There exist many individuals who are heterozygous (carriers) for deleterious nonsense or structural variants of ATP7B and yet do not exhibit symptoms of Wilson Disease [11]. One interpretation of this scenario is that 50% of wildtype ATP7B concentration is sufficient for maintaining copper homeostasis; in contrast, the promoter variant chr13:g.52,586,149T>C appears to reduce expression of ATP7B by only 34% and yet still results in deranged copper metabolism. This seemingly incongruent conclusion can be reconciled by considering effects of genetic compensation and trans-acting feedback. If levels of functional ATP7B protein are insufficient, ATP7B mRNA transcript levels may be upregulated—through binding of transcription factors at regulatory loci, likely including chr13:g.52,586,149T>C—to maintain adequate protein concentration. If this were the case, heterozygous carriers of ATP7B loss-of-function variants would be able to achieve protein levels higher than 50% of wildtype through the remaining unaffected allele. In this study’s patient, however, the cis-regulatory apparatus for ATP7B appears to be inherently defective for both alleles (since  the SNV is homozygous), precluding sufficient compensation that a single wildtype allele with functional regulatory input could otherwise readily provide.

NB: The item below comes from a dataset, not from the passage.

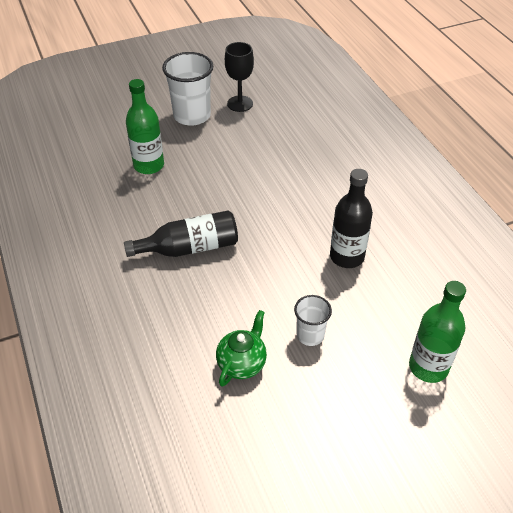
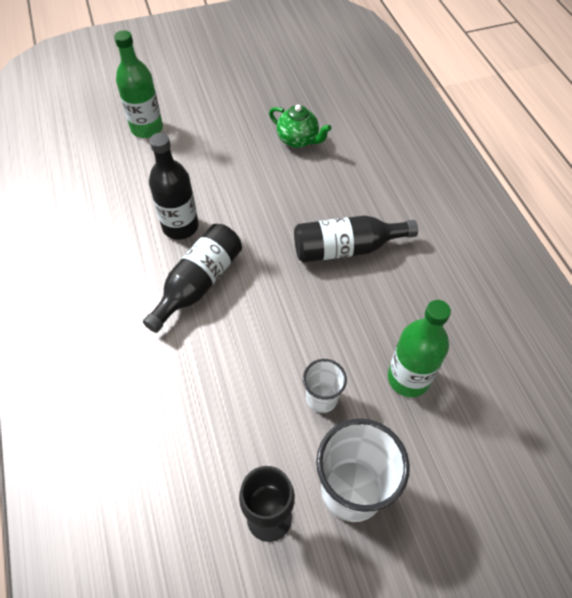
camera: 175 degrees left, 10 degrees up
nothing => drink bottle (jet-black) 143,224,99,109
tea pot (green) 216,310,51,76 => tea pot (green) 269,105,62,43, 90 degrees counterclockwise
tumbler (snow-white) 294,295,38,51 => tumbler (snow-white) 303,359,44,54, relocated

A handful of other disease-associated variants in the ATP7B promoter of Wilson Disease subjects has been observed but almost always in compound heterozygosity with missense variants—with exceptions where the additional variant has not yet been detected [28, 29, 35,36,37]. The one previously reported instance of a homozygous ATP7B promoter variant consists of a 15 bp deletion upstream of the canonical translation start site (chr13:g.52,585,895_52,585,909del [NC_000013.10, hg19], which corresponds to the deletion 441 to 427 bp upstream of the translation start site in the isoform described in Loudianos et al. [35]). This deletion is predicted to disrupt a FOXA family transcription factor binding site (though no direct functional validation has been performed) and is exclusively seen in subjects of Sardinian descent, possibly arising from a founder effect [35, 37].

To our knowledge, the present finding is the first reported instance of a homozygous, cis-acting SNV in the ATP7B promoter to cause Wilson Disease and the first time MTF1 has been directly implicated in this context. Despite the difference of just one putatively causative nucleotide, the patient exhibited abnormal copper levels equivalent to those of individuals with biallelic coding variants in ATP7B [38]. Our experimental evaluation of this single nucleotide promoter variant also adds to the growing list of Mendelian disease presentations that are caused by cis-regulatory SNVs disrupting the binding of key transcription factors [39, 40].

This study illustrates a promising example of identifying novel disease-causing cis-regulatory variants and the regulatory factor being disrupted by examining individuals who have well-characterized recessive, monogenic disorders but do not exhibit coding/splicing variants in the known causative gene. Because our strategy leverages preexisting knowledge of the disease-associated gene, the search space and interpretation of otherwise hard-to-decipher, non-coding variants becomes much more tractable. Likewise, the number of candidate variants is also minimized when considering recessive disorders that necessarily derive from homozygous or compound heterozygous lesions in a single gene (or its regulatory domain). Our findings also indicate that, until WGS becomes ubiquitous, expansion of target gene sequencing to include at least 1 kb of the proximal promoter would be useful for improving the rate of diagnosis for Mendelian disease cases.